欧州で生まれたコーヒー文化はアジアへ。オーガニックの至高の風味が日本に上陸!
18世紀末にイギリスから清へ流入したアヘンは、その後も中国のみならず、アジア各地で暗い染みを残してきた。例えば「黄金の三角地帯」。第二次大戦後の内戦で敗れた国民党が、台湾へ逃げる途中でタイ、ミャンマーの国境にある高地に麻薬の製造法を伝えたことから始まる。結果的に、厳しい気候条件の下で難民たちの生活を支えるケシの一大産地となった。
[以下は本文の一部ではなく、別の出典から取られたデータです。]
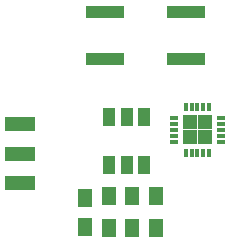
<source format=gts>
G04 #@! TF.FileFunction,Soldermask,Top*
%FSLAX46Y46*%
G04 Gerber Fmt 4.6, Leading zero omitted, Abs format (unit mm)*
G04 Created by KiCad (PCBNEW 4.0.4-stable) date 01/08/17 13:20:24*
%MOMM*%
%LPD*%
G01*
G04 APERTURE LIST*
%ADD10C,0.100000*%
%ADD11R,1.000000X1.500000*%
%ADD12R,3.200000X1.000000*%
%ADD13R,2.500000X1.200000*%
%ADD14R,0.300000X0.730000*%
%ADD15R,0.730000X0.300000*%
%ADD16R,1.250000X1.250000*%
%ADD17R,1.250000X1.500000*%
%ADD18R,1.300000X1.500000*%
G04 APERTURE END LIST*
D10*
D11*
X210320000Y-91150000D03*
X208820000Y-91150000D03*
X207320000Y-91150000D03*
X207320000Y-95250000D03*
X208820000Y-95250000D03*
X210320000Y-95250000D03*
D12*
X207020000Y-82250000D03*
X207020000Y-86250000D03*
X213820000Y-86250000D03*
X213820000Y-82250000D03*
D13*
X199820000Y-91750000D03*
X199820000Y-94290000D03*
X199820000Y-96750000D03*
D14*
X213820000Y-94215000D03*
X214320000Y-94215000D03*
X214820000Y-94215000D03*
X215320000Y-94215000D03*
X215820000Y-94215000D03*
D15*
X216785000Y-93250000D03*
X216785000Y-92750000D03*
X216785000Y-92250000D03*
X216785000Y-91750000D03*
X216785000Y-91250000D03*
D14*
X215820000Y-90285000D03*
X215320000Y-90285000D03*
X214820000Y-90285000D03*
X214320000Y-90285000D03*
X213820000Y-90285000D03*
D15*
X212855000Y-91250000D03*
X212855000Y-91750000D03*
X212855000Y-92250000D03*
X212855000Y-92750000D03*
X212855000Y-93250000D03*
D16*
X215445000Y-91625000D03*
X214195000Y-91625000D03*
X215445000Y-92875000D03*
X214195000Y-92875000D03*
D17*
X205320000Y-98000000D03*
X205320000Y-100500000D03*
D18*
X211320000Y-97900000D03*
X211320000Y-100600000D03*
X209320000Y-97900000D03*
X209320000Y-100600000D03*
X207320000Y-97900000D03*
X207320000Y-100600000D03*
M02*

</source>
状況が変わるのは1980年代。タイ王室が設立したメーファールワン財団が、麻薬撲滅を目指すプロジェクトを開始する。ケシと同じ栽培条件に適したコーヒーへの転作を支援するこの「ドイトン計画」が見事に奏功。ケシは駆逐され、ドイトンコーヒーというブランドの確立に至った。
神楽坂にオープンした「アカアマコーヒー」もこの地の豊かな実りのひとつ。中国からの難民であり、北部チェンライの山奥に住むアカ族が無農薬・手摘みで栽培している。この村の出身で当時はまだ20代だったリー・アユ・チュパさんが立ち上げ、民族の名前アカと原地の言葉で母を意味するアマを組み合わせた。実際にリーさんの母ミラーさんも多くの村人と共に栽培に携わる。古都チェンマイで2010年に小さなカフェをオープンしたところ、瞬く間に人気を集め、タイ中に知られる名店となった。
タイ旅行中にその味に魅せられたのが、高田馬場で「地球を旅するCAFE」を経営する市川純平・山下夏沙さん夫妻。「本当に美味しくて、滞在中は毎日通っていました」(山下さん)。やがてリーさんと親交を結び、日本での出店を決めた。オープンは2020年7月。神楽坂の喧騒からは少し距離を置く住宅街ながら、早くも多くのコーヒー好きが足を運ぶ。「アカ族の人たちは仕事が丁寧」と夫妻はその芳醇な香りと味の理由を語る。高地ならではの冷気と少数民族のコミュニティの結束で、短期間のうちにここまで高品質なものをつくりあげたことは称賛に値するだろう。
考えてみれば、米国発祥のサードウェーブは日本の喫茶店スタイルにインスパイアされたものだった。中国、台湾のカフェもレベルが高い。長く茶の文化圏だったアジアが、コーヒーの新たな地を開拓しつつある。背徳の白から口福の黒へ。負の歴史の濾過に成功したタイのアカ族も、その一角に根を下ろしたようだ。